Germany declared war on Portugal on March 9th 1916; this declaration was rapidly reciprocated. So Portugal officially entered the war in March, 1916 and ceased to be neutral.
+3 #5 AL 2019-07-05 08:46
Quoting Luz-Rez:
Men died fighting the Germans,surely they should be remembered with Honour and Gratitude.

You would think that these men earned the right to be remembered honorably but unfortunately some people's distort view of history think they have the right to insult not only the soldiers that died but also their descendants.
Portugal lost around 12000 men in the 1st war despite remaining neutral.
+4 #4 Luz-Rez 2019-07-05 07:03
Men died fighting the Germans,surely they should be remembered with Honour and Gratitude.
-4 #3 Peter Booker 2019-07-04 08:56
Some of Historyman´s comments are correct. After the disaster at La Lys, Portuguese troops became unreliable, and some even turned their weapons on their own officers. For this reason, they were put to work in areas which did not involve contact with the enemy, such as dock work (although I think that work in Belgian docks would have been a bit difficult), and even forestry work in Hampshire.

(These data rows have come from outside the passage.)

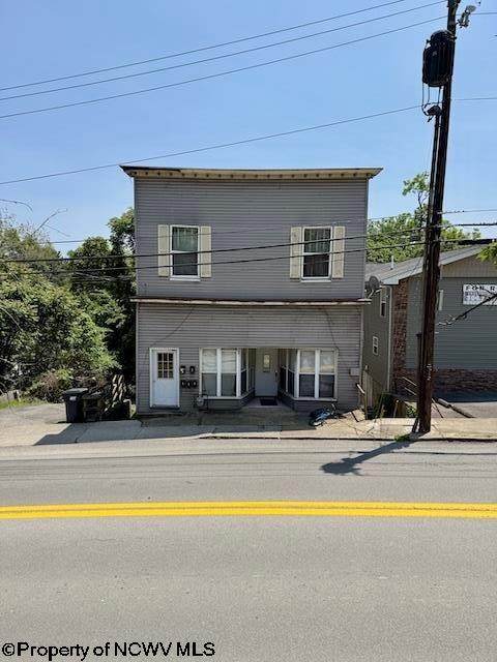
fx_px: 459
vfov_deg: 71.6
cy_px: 331
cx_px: 248
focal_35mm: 24
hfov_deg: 56.8
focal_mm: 6.76
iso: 80
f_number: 1.78
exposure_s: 1/5714
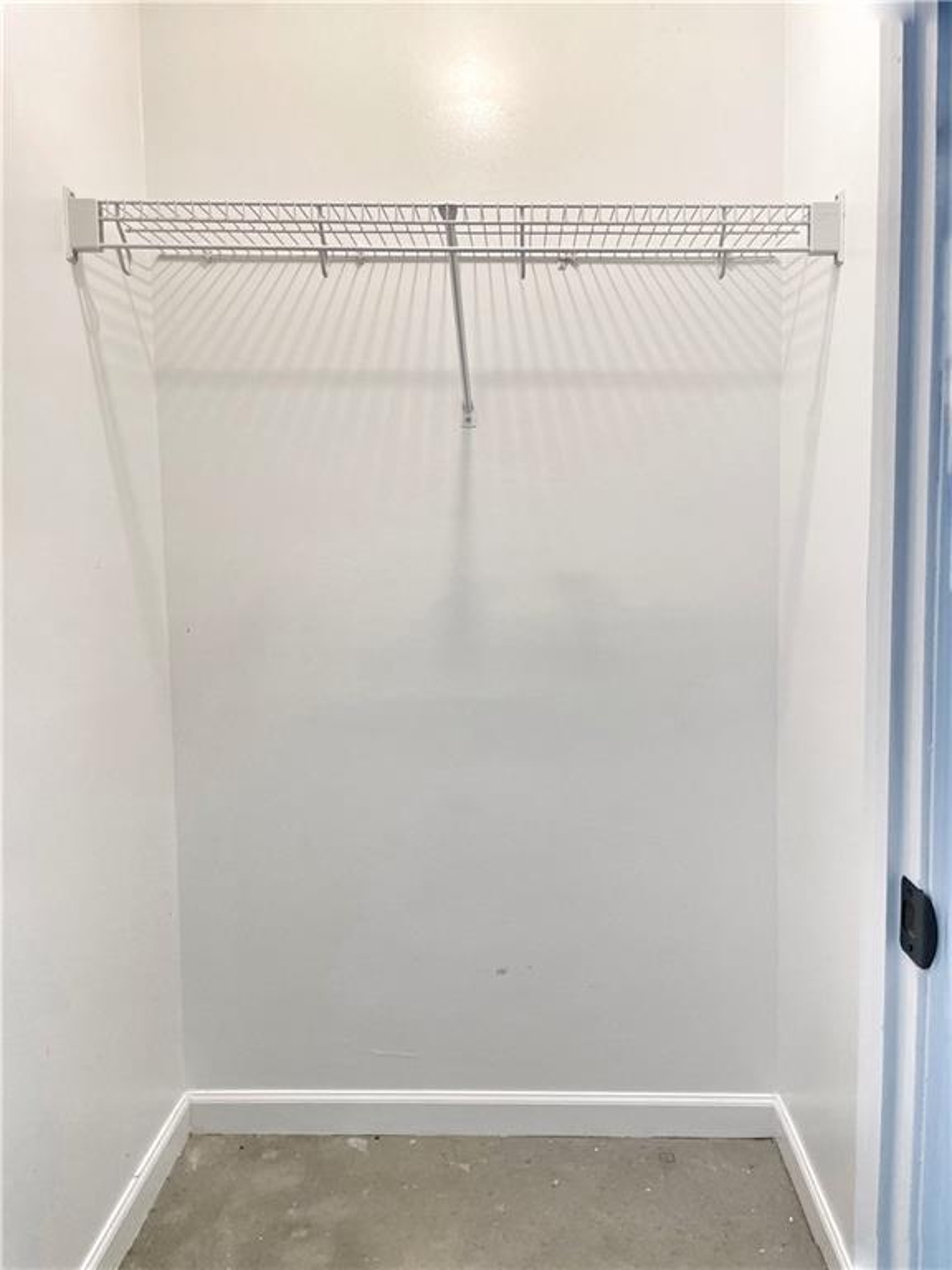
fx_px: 953
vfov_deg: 67.3
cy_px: 635
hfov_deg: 53.1
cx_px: 476
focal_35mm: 26
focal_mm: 4.2
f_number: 1.6
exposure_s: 1/120
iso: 80
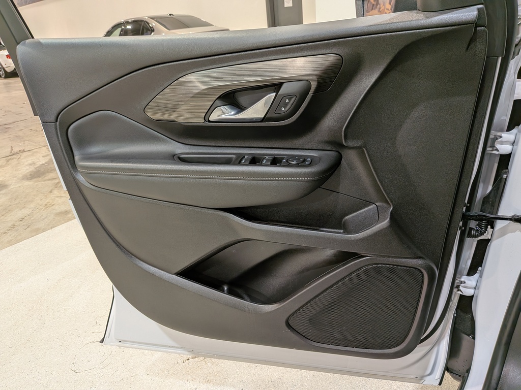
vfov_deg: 56.8
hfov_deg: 71.6
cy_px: 195
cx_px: 260
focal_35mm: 24
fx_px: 361
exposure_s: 1/100
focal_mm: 4.53
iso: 113
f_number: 1.7
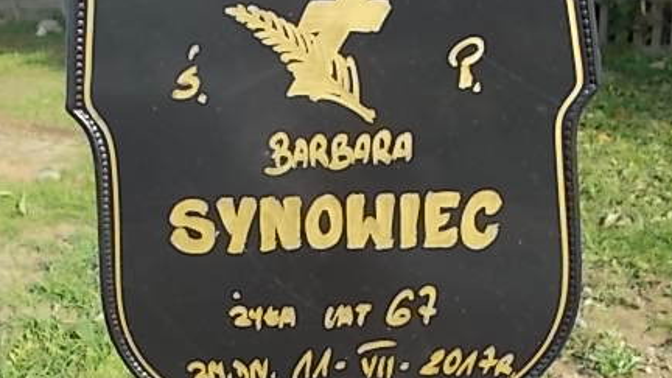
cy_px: 269
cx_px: 322
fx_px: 748
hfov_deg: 48.3
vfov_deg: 28.1
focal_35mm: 42
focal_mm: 4.6
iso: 80
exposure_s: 1/400
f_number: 3.2
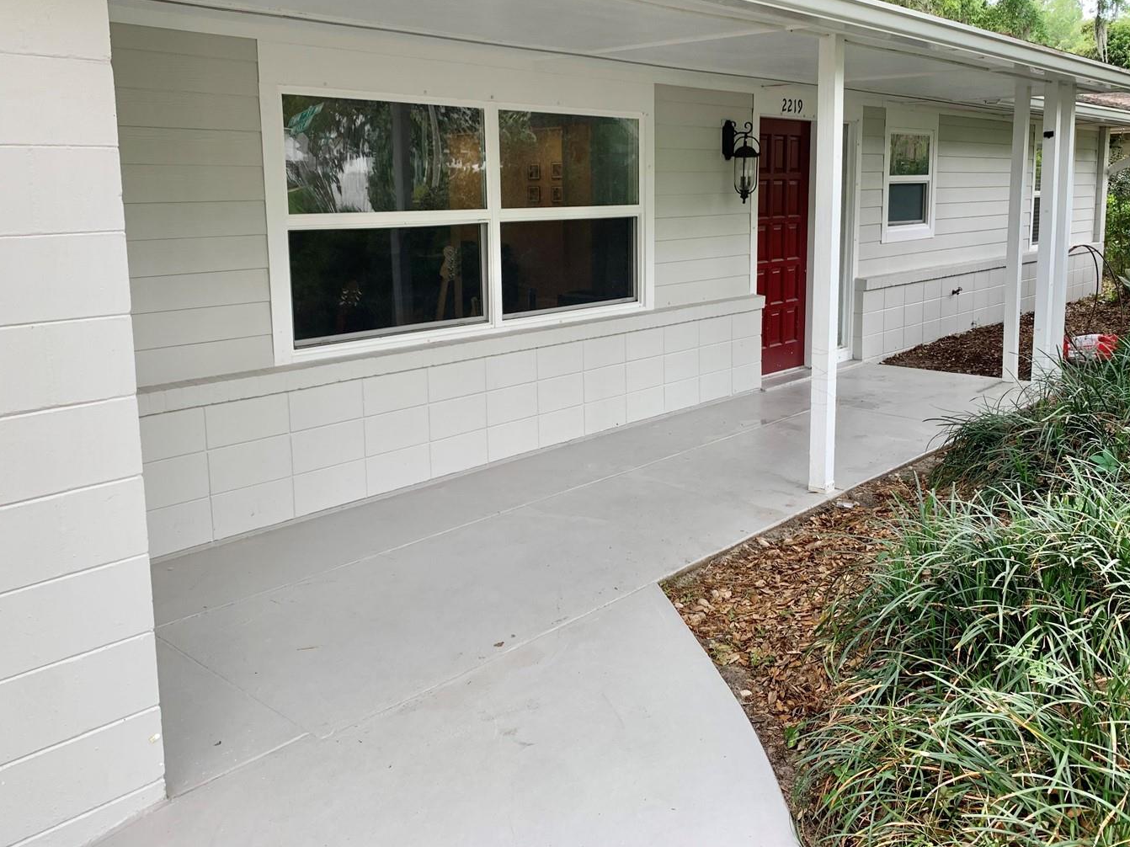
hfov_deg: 58.3
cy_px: 349
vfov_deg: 45.2
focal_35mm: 31
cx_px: 585
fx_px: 1012
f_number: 1.8
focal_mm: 4.25
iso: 25
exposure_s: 1/125
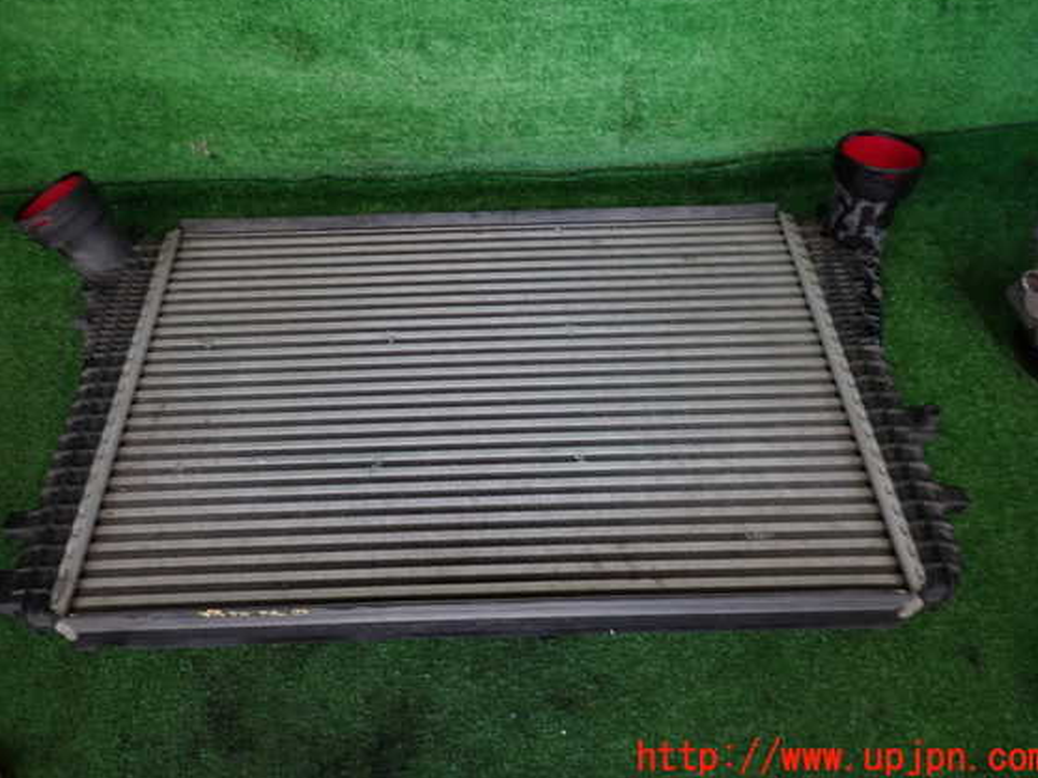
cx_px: 498
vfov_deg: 51.3
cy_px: 362
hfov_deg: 65.3
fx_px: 810
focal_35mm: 27
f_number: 2
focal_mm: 4.5
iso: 200
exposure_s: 1/30
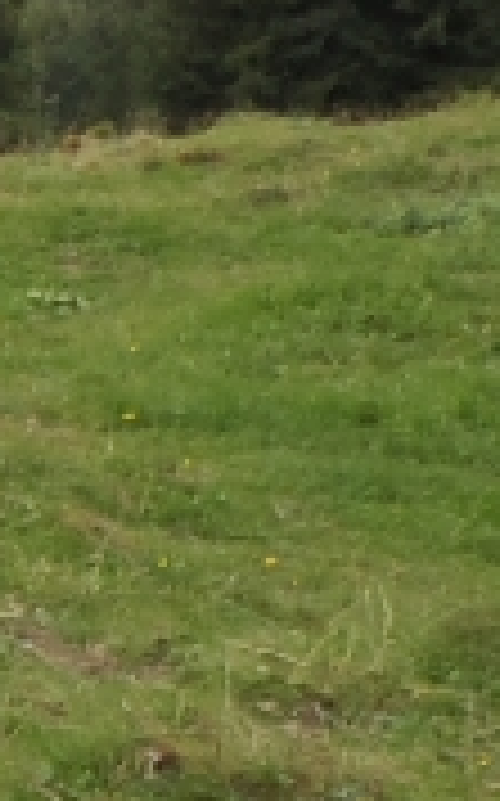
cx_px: -1509
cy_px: -216
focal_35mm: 179
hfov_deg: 6.1
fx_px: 3909
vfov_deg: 11.4
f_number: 4.5
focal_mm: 5
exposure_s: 1/160
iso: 80
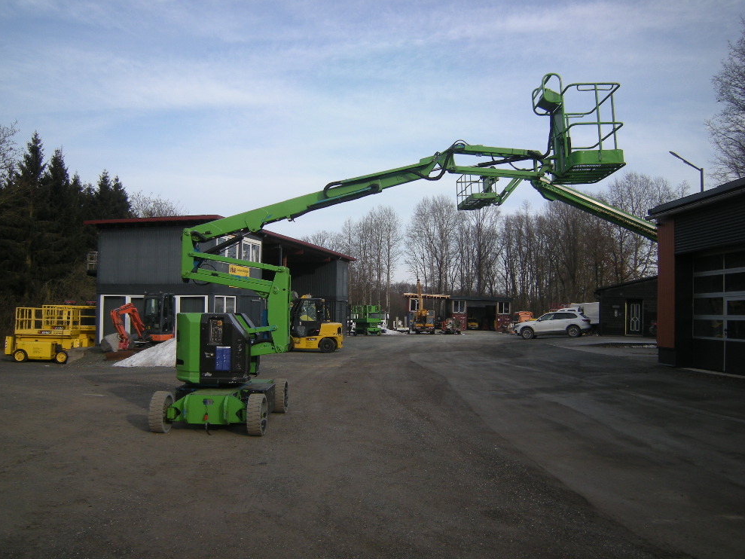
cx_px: 360
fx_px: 624
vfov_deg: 48.2
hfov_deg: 61.6
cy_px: 282
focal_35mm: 29
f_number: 5.6
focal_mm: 4.7
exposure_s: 1/182
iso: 64
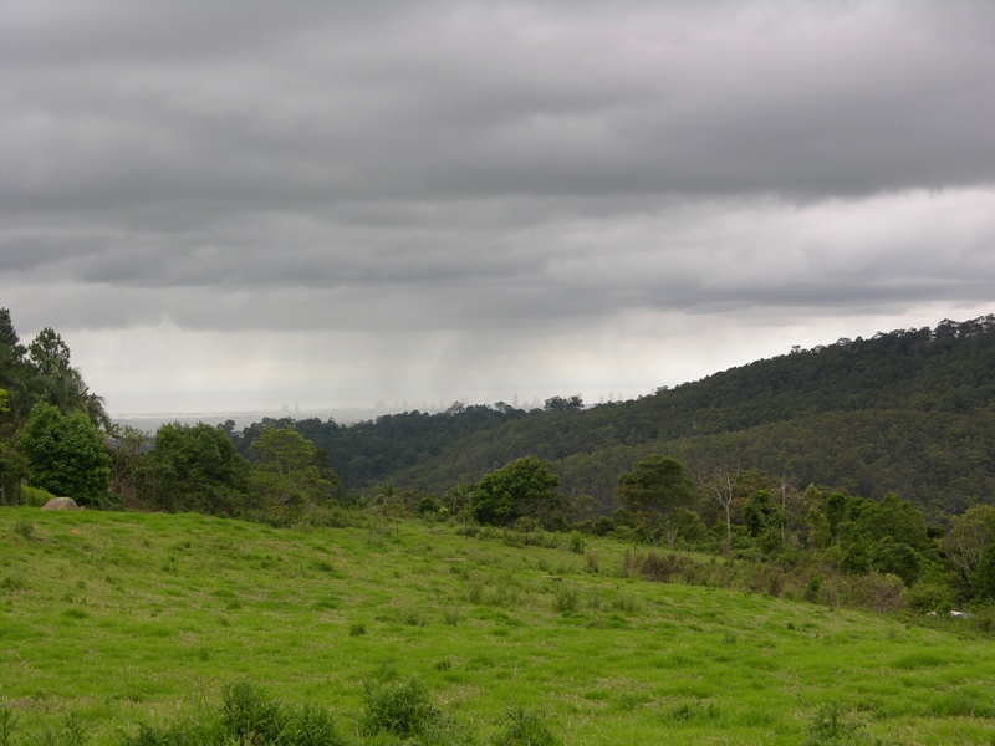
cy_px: 373
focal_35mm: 88
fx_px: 2529
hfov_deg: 22.3
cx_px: 498
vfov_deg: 16.8
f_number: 4.4
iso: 50
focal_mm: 22.3
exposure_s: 1/224
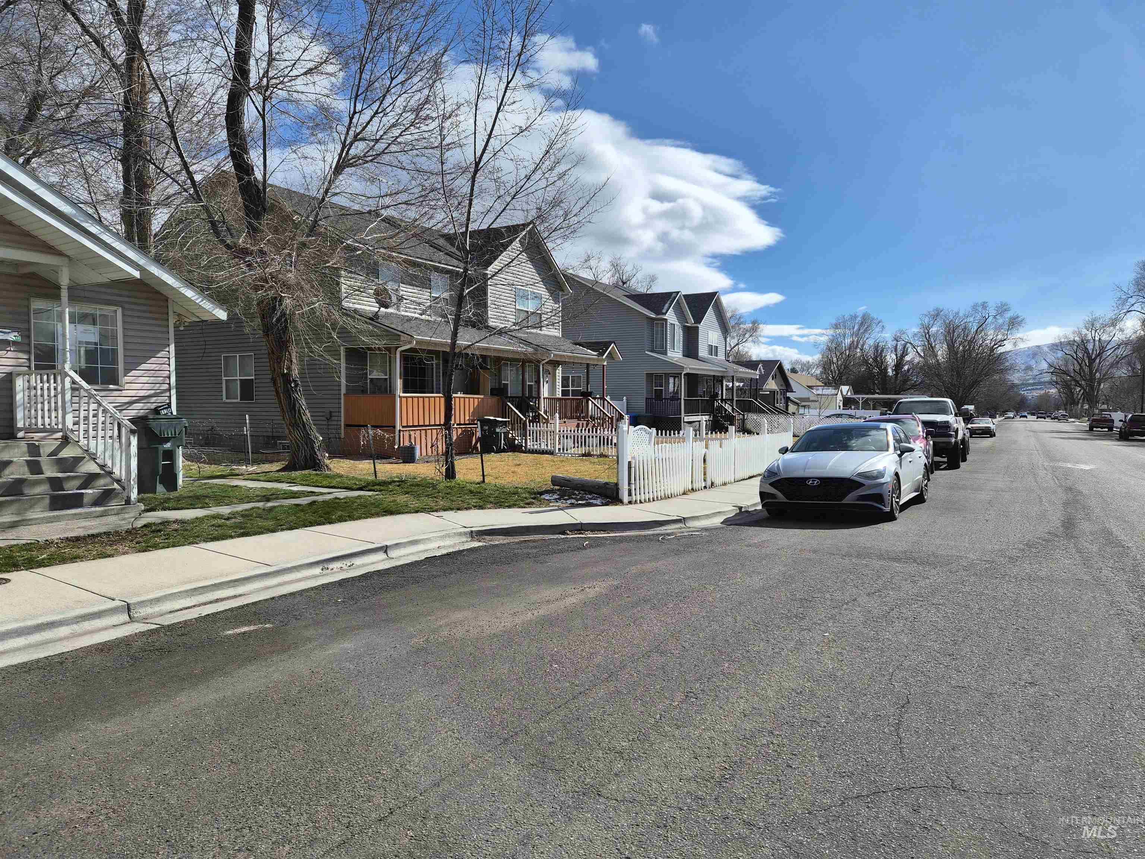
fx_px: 761
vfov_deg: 58.9
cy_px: 430
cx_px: 572
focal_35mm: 23
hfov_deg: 73.9
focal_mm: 5.4
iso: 64
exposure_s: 1/7696
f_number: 1.8
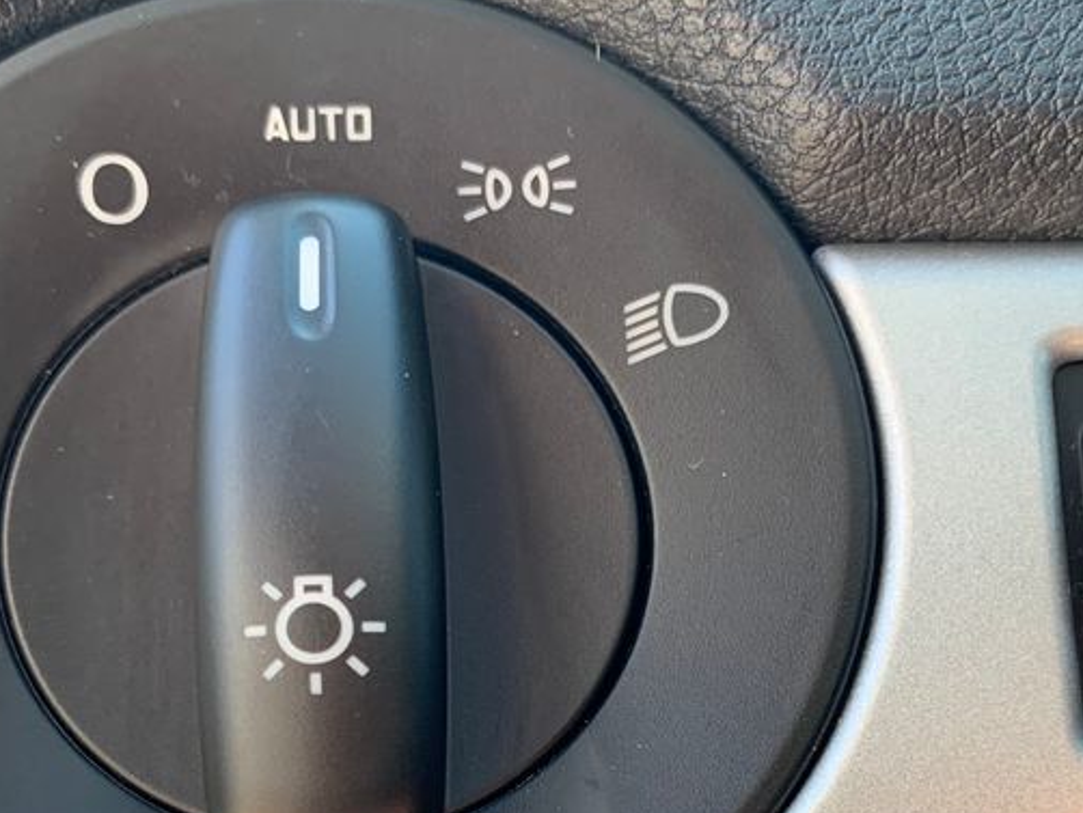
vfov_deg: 26.8
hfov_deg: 36.1
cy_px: 703
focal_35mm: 53
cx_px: 636
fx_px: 1659
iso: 50
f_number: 1.8
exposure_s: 1/121
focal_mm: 4.25
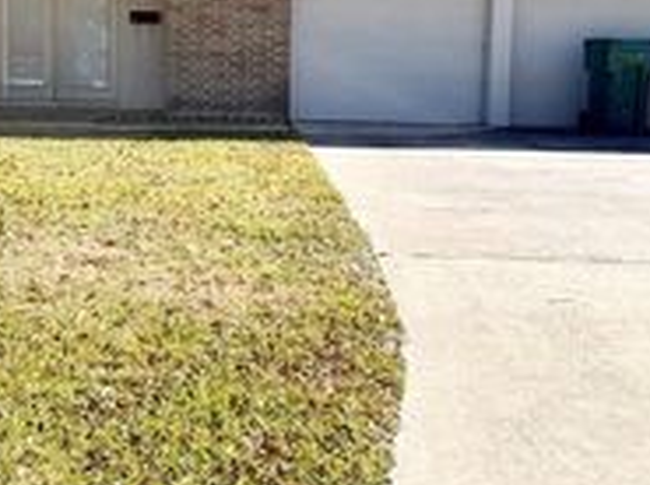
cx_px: 151
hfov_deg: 29.3
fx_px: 1218
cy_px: 121
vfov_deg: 22.3
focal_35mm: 65
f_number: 1.78
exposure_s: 1/4673
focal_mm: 6.76
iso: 80
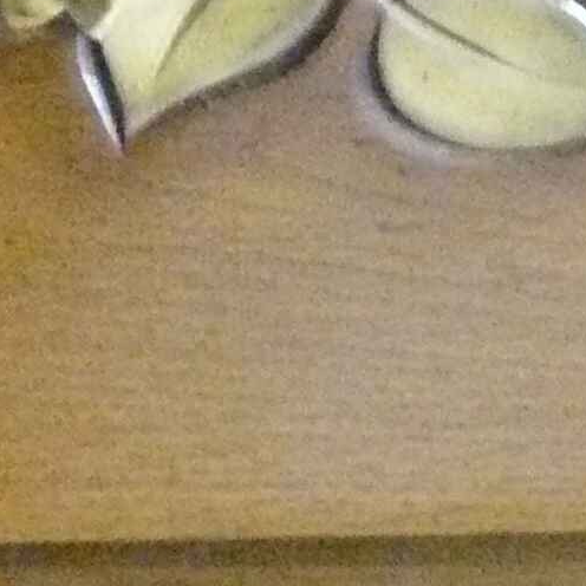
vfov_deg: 8.5
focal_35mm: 197
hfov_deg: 8.8
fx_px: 3773
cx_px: -98
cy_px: -510
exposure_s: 1/30
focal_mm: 6
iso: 800
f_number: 2.8
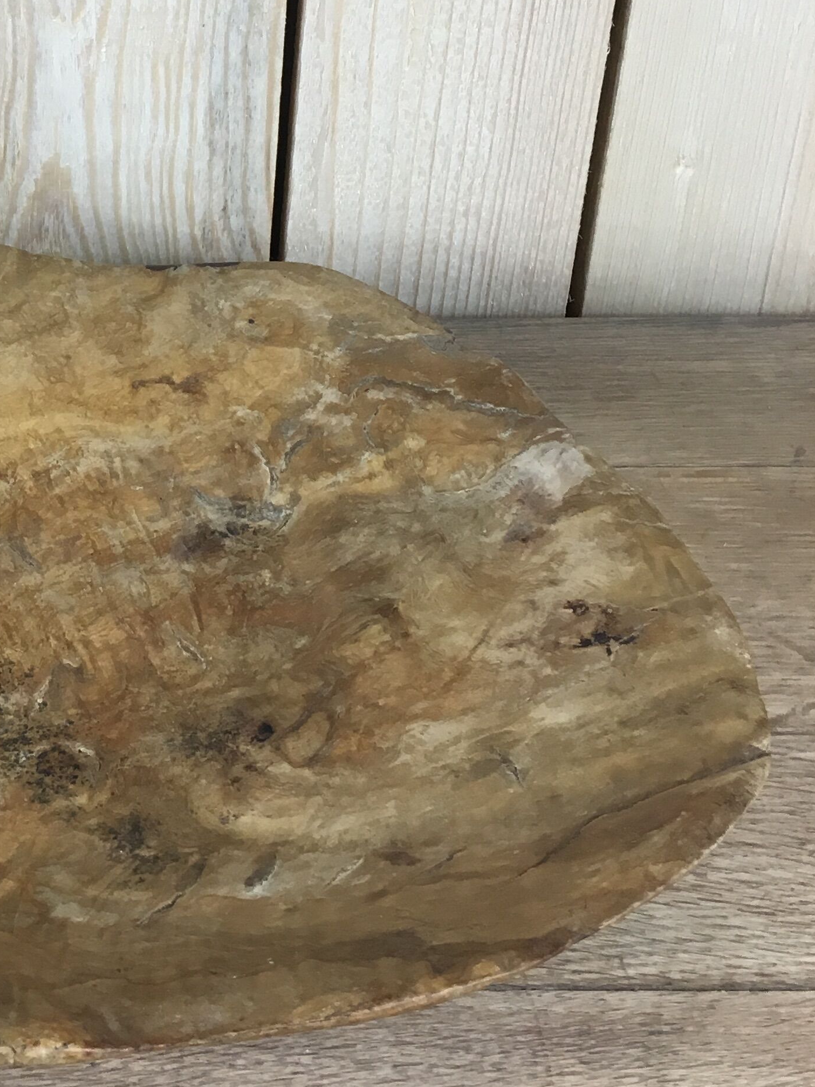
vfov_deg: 29.7
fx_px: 1978
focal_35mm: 63
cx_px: -49
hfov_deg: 22.2
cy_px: 163
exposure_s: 1/33
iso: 25
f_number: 2.2
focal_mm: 4.15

It is also true that even the politicians in Lisbon were increasingly doubtful of the necessity or advisability of Portugal´s participation in the trench war in Flanders. This unease was a powerful force behind the coup which led to the accession to power of Sidónio.
-8 #2 Historyman 2019-07-03 08:49
Knowing in detail which Portuguese soldiers were actually in the trenches at La Lys and the much larger proportion 'secretly' put to work unloading supply ships in the French and Belgian docks would help. Perhaps we will never know for sure after 40 odd years of the Salazar dictatorship doing its historical re-writes and to save Portuguese honour this WW1 factoid never got circulation in Portugal. As Lloyd George points out in his memoirs the Portuguese were very reluctant to be there at all and could not be relied upon. After all "Contra os Bretoes" was the only chorus in the Portuguese Hino Nacional up until 1957 and - given its ultra-secrecy since rarely written down and only handed down verbally from earlier generations on a need to know basis - can you be sure it is "Contra os Canhoes" being sung even nowadays??
0 #1 Peter Booker 2019-07-03 08:00
"…World War I, (which for Portugal ran from 1916 to 1918)", you write, Ed. Strictly speaking, of course you are right.

But right from the start of the war in Europe, German forces were attacking Portuguese positions in the south of Angola, and Portuguese troops were dying there in 1914. And so many war memorials in this country, including the ones in Tavira, reflect the actual war (1914 - 1918) rather than the official war (1916 - 1918).